● **Task instructions**: Write out the lines from the very first one up to and including the line with "export const myFeature", without changing a single character.

● **Provided information**:
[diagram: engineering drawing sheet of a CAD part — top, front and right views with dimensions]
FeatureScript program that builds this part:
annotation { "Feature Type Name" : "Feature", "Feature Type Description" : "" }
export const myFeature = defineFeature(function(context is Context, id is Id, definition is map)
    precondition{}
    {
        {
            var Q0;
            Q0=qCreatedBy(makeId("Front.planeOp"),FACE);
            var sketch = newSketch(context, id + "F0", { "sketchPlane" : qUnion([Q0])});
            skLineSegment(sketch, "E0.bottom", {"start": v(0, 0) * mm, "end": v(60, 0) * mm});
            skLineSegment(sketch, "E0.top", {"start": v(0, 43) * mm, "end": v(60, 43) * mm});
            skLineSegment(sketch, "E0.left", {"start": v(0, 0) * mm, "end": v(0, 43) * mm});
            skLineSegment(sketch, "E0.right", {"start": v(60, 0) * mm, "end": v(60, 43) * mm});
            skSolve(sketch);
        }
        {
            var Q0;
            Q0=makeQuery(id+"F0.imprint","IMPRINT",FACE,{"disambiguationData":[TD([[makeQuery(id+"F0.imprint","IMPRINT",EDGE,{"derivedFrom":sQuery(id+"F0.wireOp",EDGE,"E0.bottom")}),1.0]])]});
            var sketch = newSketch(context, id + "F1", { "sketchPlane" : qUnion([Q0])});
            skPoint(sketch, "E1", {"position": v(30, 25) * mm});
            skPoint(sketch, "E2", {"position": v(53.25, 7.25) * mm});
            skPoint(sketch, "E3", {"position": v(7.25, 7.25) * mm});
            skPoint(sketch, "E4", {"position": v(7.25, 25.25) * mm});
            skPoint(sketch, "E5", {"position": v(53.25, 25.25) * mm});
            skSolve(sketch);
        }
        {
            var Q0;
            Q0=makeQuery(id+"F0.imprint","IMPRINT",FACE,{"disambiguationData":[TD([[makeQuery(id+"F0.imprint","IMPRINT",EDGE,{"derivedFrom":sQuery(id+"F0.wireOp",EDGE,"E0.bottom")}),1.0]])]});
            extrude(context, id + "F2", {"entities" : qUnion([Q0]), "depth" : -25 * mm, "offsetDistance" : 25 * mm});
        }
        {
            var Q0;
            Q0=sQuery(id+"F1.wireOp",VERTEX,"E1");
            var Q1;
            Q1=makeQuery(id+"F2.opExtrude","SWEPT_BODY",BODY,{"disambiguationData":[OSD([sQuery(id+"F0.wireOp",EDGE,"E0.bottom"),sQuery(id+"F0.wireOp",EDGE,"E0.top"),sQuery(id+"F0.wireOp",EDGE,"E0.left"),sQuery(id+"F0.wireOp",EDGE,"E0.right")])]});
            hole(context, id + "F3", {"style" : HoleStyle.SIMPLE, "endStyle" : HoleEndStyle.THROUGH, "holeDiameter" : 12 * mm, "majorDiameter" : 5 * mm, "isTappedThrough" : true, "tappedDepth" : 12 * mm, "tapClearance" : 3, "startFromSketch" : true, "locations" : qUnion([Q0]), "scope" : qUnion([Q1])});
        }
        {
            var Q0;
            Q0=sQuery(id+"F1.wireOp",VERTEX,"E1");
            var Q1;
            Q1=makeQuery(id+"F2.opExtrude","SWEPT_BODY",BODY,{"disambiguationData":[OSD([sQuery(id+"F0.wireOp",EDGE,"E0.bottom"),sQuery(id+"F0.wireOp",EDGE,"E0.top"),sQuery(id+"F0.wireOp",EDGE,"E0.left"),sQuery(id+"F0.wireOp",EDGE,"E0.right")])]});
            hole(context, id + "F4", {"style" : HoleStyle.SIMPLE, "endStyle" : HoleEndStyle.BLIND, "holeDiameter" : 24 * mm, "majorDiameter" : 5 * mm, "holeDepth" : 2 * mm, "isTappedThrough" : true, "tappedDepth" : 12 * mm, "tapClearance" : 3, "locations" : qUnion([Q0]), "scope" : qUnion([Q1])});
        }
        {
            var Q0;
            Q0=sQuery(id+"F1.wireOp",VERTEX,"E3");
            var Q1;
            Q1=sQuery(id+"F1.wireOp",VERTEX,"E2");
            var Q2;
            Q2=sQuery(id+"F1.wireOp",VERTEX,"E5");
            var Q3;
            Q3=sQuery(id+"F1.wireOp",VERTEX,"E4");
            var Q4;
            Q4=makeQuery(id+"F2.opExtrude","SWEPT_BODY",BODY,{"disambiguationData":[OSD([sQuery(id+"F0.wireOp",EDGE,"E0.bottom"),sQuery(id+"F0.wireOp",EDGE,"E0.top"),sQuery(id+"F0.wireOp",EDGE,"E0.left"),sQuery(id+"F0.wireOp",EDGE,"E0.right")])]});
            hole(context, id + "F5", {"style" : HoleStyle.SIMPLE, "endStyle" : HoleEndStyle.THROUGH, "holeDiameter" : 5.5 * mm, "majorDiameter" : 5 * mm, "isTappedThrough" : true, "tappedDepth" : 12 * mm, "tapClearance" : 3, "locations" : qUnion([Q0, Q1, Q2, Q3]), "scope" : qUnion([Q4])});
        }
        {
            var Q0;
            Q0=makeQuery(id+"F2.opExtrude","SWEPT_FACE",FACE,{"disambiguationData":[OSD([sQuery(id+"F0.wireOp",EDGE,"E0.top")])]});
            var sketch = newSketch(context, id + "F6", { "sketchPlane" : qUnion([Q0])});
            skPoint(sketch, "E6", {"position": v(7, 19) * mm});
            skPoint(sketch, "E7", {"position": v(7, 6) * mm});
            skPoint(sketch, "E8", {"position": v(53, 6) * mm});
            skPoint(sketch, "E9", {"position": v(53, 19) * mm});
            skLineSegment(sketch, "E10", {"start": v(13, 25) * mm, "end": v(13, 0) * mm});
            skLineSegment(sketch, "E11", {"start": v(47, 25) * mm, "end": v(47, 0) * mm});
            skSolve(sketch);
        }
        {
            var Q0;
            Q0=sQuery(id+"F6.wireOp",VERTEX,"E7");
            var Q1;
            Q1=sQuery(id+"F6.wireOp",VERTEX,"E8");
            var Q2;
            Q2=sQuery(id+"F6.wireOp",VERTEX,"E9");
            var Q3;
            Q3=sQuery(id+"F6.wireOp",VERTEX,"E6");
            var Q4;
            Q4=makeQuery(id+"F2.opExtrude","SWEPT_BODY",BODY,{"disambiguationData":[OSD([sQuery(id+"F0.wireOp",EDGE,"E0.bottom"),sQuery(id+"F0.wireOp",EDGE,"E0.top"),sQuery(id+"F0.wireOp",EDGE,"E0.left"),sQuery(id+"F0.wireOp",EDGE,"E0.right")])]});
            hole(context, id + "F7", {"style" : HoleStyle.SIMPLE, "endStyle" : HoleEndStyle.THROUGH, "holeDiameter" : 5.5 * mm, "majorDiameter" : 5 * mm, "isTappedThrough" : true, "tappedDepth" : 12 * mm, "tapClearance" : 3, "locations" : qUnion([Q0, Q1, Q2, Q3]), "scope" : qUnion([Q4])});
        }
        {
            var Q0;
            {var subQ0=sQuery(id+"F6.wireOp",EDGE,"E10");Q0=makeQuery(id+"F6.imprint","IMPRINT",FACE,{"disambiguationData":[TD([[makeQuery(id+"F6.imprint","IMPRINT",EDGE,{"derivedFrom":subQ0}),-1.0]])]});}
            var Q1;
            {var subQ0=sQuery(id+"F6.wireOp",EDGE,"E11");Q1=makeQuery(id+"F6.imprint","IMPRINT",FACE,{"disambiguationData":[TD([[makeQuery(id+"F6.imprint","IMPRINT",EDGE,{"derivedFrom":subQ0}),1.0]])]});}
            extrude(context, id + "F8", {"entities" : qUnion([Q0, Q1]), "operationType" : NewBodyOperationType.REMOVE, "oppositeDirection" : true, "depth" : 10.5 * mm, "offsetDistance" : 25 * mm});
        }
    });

● **Written solution**:
[diagram: engineering drawing sheet of a CAD part — top, front and right views with dimensions]
FeatureScript program that builds this part:
annotation { "Feature Type Name" : "Feature", "Feature Type Description" : "" }
export const myFeature = defineFeature(function(context is Context, id is Id, definition is map)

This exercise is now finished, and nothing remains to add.